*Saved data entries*
────────────────

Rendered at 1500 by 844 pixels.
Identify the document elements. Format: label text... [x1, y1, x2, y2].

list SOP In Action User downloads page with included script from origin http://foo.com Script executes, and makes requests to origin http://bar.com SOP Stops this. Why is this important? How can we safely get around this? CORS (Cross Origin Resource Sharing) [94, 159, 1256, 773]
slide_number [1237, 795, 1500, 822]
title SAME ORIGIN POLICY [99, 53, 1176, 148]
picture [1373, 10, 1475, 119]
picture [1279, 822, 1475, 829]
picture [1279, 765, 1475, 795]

────────────────

*WHAT NEEDS TO BE DONE*
All of the data above needs to be written out again, exactly.

*RESULT BELOW*
Rendered at 1500 by 844 pixels.
Identify the document elements. Format: label text... [x1, y1, x2, y2].

list SOP In Action User downloads page with included script from origin http://foo.com Script executes, and makes requests to origin http://bar.com SOP Stops this. Why is this important? How can we safely get around this? CORS (Cross Origin Resource Sharing) [94, 159, 1256, 773]
slide_number [1237, 795, 1500, 822]
title SAME ORIGIN POLICY [99, 53, 1176, 148]
picture [1373, 10, 1475, 119]
picture [1279, 822, 1475, 829]
picture [1279, 765, 1475, 795]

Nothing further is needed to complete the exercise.